Wednesday, 7 October 2015

They own land, give them money

From the FT

George Osborne announced the biggest shift in financial control from Whitehall to town halls in decades, pledging that local areas will fully benefit from growth in their business rates in the latest phase of his devolution “revolution”.

The chancellor on Monday said he would overhaul the system of local government finance introduced by Margaret Thatcher in 1990, vowing that he would also give councils the power to cut — but not raise — business rates, a uniform tax on the value of business premises.

It's not hard to see where the Tories are going on this one: give the local authorities the power to cut business rates and they will do it, eager to attract businesses to their "low rate area". No doubt businesses will come, lured by the promise of paying less in business rates, but wait. Almost immediately the price of commercial land will rise in these low-rate boroughs. So also will the rents on premises to let. Then rent review by rent review, the commercial rents will rise to the point where the entire saving in rates is absorbed by additional land costs. The net result will be that landlords will have more tenants and higher rents and the local authority, if it is lucky, will find that the increase in business might just about pay for the rate cut.

I think it's called "bait and switch".


Rich Tee said...

I understood that it was Thatcher who centralised business rates in the first place to stop loony left councils abusing them for political purposes.

Well, my council has turned left again after being a coalition for a few years so it's putting the loonies back in control the asylum here.

Bayard said...

RT, as far as I remember, that is what happened. I think it was the People's Republic of Lambeth, as it was known then, who were mainly responsible.

I have the opposite type of council here, not loony left, but lazy right. The councillors in the ruling party do f*ck all, just draw their Special Responsibility Allowances and leave everything to the officers.

Mark Wadsworth said...

Full and fair summary.

And if councils keep the tax rate the same, then the benefit to London will be double what it is elsewhere.

DBC Reed said...

Bayard nails it.

Ben Jamin' said...

Sure you can lower rents to attract more business, but that will be below the revenue maximising price i.e the equilibrium. So, councils may well cut BRs and attract more business, but landlords will just put up rents and business will just relocate again.

All else being equal, any effects will be short term.

mombers said...

The savvy business will move regularly from council to council as they drop rates to woo more businesses. It will take a few years for rents to go up to a level that captures the full reduction in rates so they will enjoy a reduction in overall costs, then move to another location.

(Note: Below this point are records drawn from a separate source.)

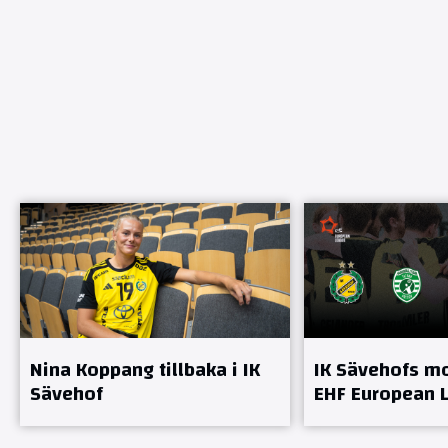
Nina Koppang tillbaka i IK
IK Sävehofs mo
Sävehof
EHF European 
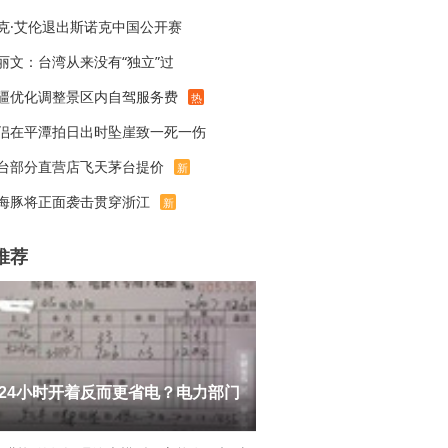
克·艾伦退出斯诺克中国公开赛
丽文：台湾从来没有“独立”过
疆优化调整景区内自驾服务费
热
侣在平潭拍日出时坠崖致一死一伤
台部分直营店飞天茅台提价
新
海豚将正面袭击贯穿浙江
新
推荐
24小时开着反而更省电？电力部门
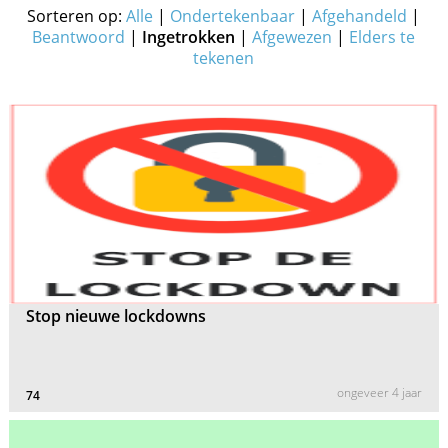
Sorteren op:
Alle
|
Ondertekenbaar
|
Afgehandeld
|
Beantwoord
|
Ingetrokken
|
Afgewezen
|
Elders te
tekenen
Stop nieuwe lockdowns
ongeveer 4 jaar
74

What I would like to have seen is councils being allowed to shift to at least partial land taxation like they have in parts of Pennsylvania, and of course making the landowner pay so they can eliminate bad debt and minimise collection costs. And also get rid of 80% discount for charity shops.

Mark Wadsworth said...

M, it won't take years for the rents to go up. This will happen at the next rent review or vacancy/new tenancy.

Bayard said...

Can anyone think of a policy of this current government that doesn't end up transferring more public money into landowners' pockets (whatever it is dressed up to do on the surface)?

Mark Wadsworth said...

B yes - the housing benefit cuts/cap. Inadvertently, they did the right thing there.

Ben Jamin' said...

@ MW

Yes, but those cuts find their way back to taxpayers, which goes back to higher HP,s further up the market.

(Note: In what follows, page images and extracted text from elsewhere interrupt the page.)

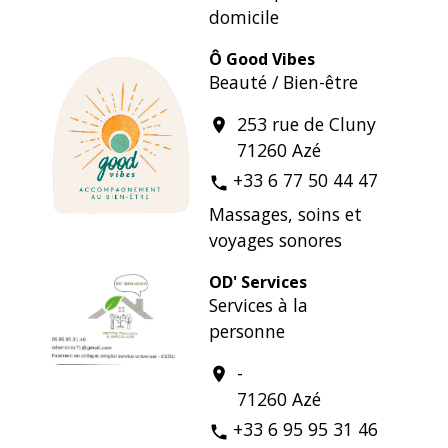
domicile
Ô Good Vibes
Beauté / Bien-être
253 rue de Cluny
location_on
71260 Azé
+33 6 77 50 44 47
phone
Massages, soins et
voyages sonores
OD' Services
Services à la
personne
-
location_on
71260 Azé
+33 6 95 95 31 46
phone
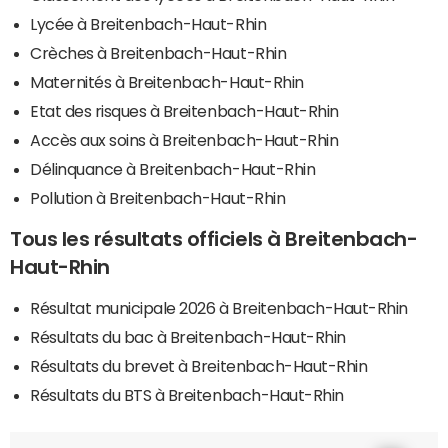
Lycée à Breitenbach-Haut-Rhin
Crèches à Breitenbach-Haut-Rhin
Maternités à Breitenbach-Haut-Rhin
Etat des risques à Breitenbach-Haut-Rhin
Accès aux soins à Breitenbach-Haut-Rhin
Délinquance à Breitenbach-Haut-Rhin
Pollution à Breitenbach-Haut-Rhin
Tous les résultats officiels à Breitenbach-
Haut-Rhin
Résultat municipale 2026 à Breitenbach-Haut-Rhin
Résultats du bac à Breitenbach-Haut-Rhin
Résultats du brevet à Breitenbach-Haut-Rhin
Résultats du BTS à Breitenbach-Haut-Rhin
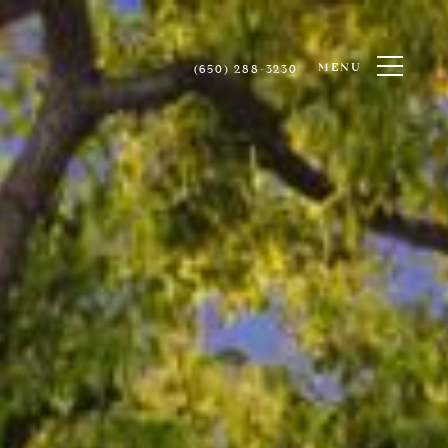
MENU
(650) 288-3230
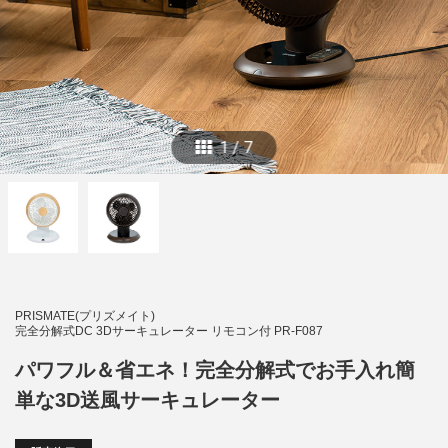
1
/
7
PRISMATE(プリズメイト)
完全分解式DC 3Dサーキュレーター リモコン付 PR-F087
パワフル＆省エネ！完全分解式でお手入れ簡
単な3D送風サーキュレーター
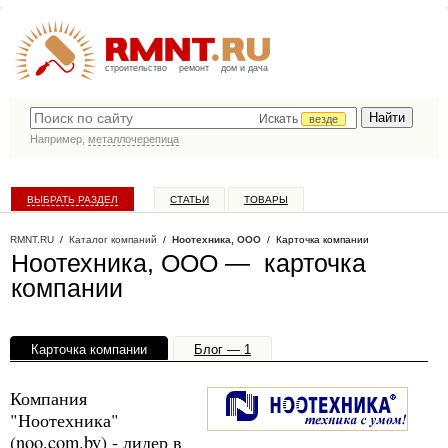
строительство
ремонт
дом и дача
Искать
везде
Например,
металлочерепица
ВЫБРАТЬ РАЗДЕЛ
СТАТЬИ
ТОВАРЫ
КАТАЛОГ КОМПАНИЙ
RMNT.RU
/
Каталог компаний
/
Ноотехника, ООО
/ Карточка компании
Ноотехника, ООО — карточка
компании
Карточка компании
Блог — 1
Офисы, филиалы — 1
Компания
"Ноотехника"
(noo.com.by) - лидер в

Which is more just than subsiding peoples occupation of high value locations, creamed off by one section of the population. ie landlords.

More of a shift than a cut.

Mark Wadsworth said...

BJ, I wouldn't go that far.

HB goes directly into landlords' pockets as inflated rents, directly and indirectly because it pushes up rents for competing non-claimants. So £1 HB = £1.50 for landlords.

If HB cuts were matched with a general tax cut (it hasn't been of course, taxes keep going up under the Tories) then only part of that would go into higher rents. Maybe a third, maybe two-thirds, maybe most, but not all. So a £1 tax cut = maybe 50p more for landlords.

Mark Wadsworth said...

The point is that rents are set at the margin. The land rent at the margin is always £nil.

So that if there is an across-the-board income tax cut of £2...

People in the lowest paid areas are 50p better off because of a tax cut, then the land value in that marginal area is still nil, because it is the worst area.

People in the highest paid areas get a £1.50 tax cut. This increases the differential - the surplus available for rent - between lowest and highest paid areas to £1. So rents go up here by £1.

Therefore, in this scenario, total rents go up by £1 for a £2 tax cut.

Bayard said...

"Inadvertently, they did the right thing there."

I suppose their desire to have a go at people on the dole overrode their desire to stuff landowners' pockets.

Ben Jamin' said...

@ MW

HB is a hard one because it's not spread evenly. Middle income earners are priced out of nice-ish areas because their taxes subsidise HB. Everything is artificially flattened out. I personally think scrapping HB will raise rents a bit in middle/nice areas, lower them in very poor areas, but not make much difference overall. By that I mean total aggregate land rent ie £200bn pa. I don't think that would change much.

If they were spread evenly then yes, your 1:2 ratio seems right.